Herakleitos'un da dediği gibi değişmeyen tek şey değişimin kendisidir. Yenilik hayatımız boyunca kapımızı birçok defa çalar. Yeni düşünceler, akımlar, görüşler, kanunlar, inançlar... Bazarov bu misafiri kapıda bırakmamış, onu dinlemiş ve eskinin taktığı zincirleri kırmış, yolunu kendi inancı doğrultusunda çizen meraklı bir insandır. Acıma, aşk gibi duygular Bazarov için insanın zayıflıklarıdır, fakat insanın buna karşı koyması ne kadar olasıdır? Her an bir Anne Sergeyevna bizi kendimizle çeliştirebilir.
Zincirlerimizi bir kere kızdığımızda artık önümüzde daha önce karşılaşmadığımız, sormadığımız sorular belirir. İnsan alışkanlık sınırının dışına çıkmayı pek istemez. Bu nedenledir ki oğullar babalarıyla aynı dili zaman zaman konuşamaz. Arkadiy, Bazarov ve babalar arasında olan da budur. İnsanın yıllardır kafasına yerleşmiş kalıp bir düşünceyi kırmak sanıldığı kadar kolay değildir. Her insan buna istekli de değildir. Bu çatışma karakterlerimiz Bazarov ve Pavel Petroviç'i düello yapma noktasına kadar götürür.
İncelememi kitaptan bir alıntı ile bitiriyorum. Herkese keyifli okumalar.

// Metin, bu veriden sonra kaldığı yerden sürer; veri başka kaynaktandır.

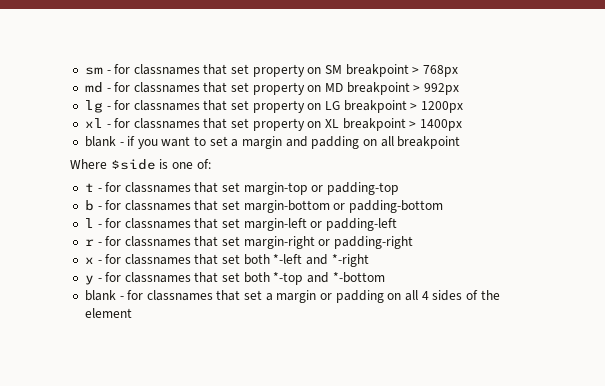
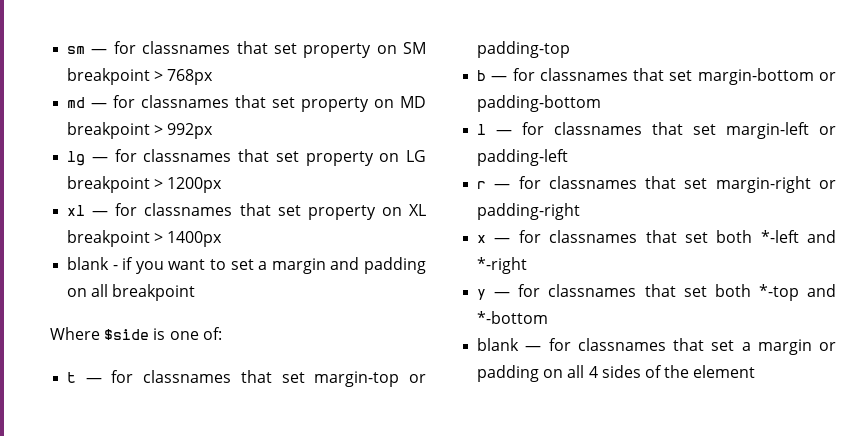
[106,70,111,74] - -> [91,49,108,54] —
[106,88,111,92] - -> [91,103,108,108] —
[106,106,111,110] - -> [91,157,108,162] —
[106,124,111,128] - -> [92,211,109,216] —
[97,188,102,192] - -> [85,378,102,383] —
[97,206,102,210] - -> [491,76,508,81] —
[97,224,102,228] - -> [496,130,513,135] —
[97,242,102,246] - -> [494,184,511,189] —
[97,260,102,264] - -> [494,238,511,243] —
[97,278,102,282] - -> [494,292,511,297] —
[119,296,124,300] - -> [525,346,542,351] —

" Vay! Aferin, bir karınca yarı ölü bir sineği götürüyor. Götür birader, götür! Sana karşı koymaya çabaladığına aldırma... Doğanın sana verdiği, acıma duygusundan yoksun hayvan olma özelliğinden yararlan; sizler bizim gibi yıkılmış değilsiniz birader!"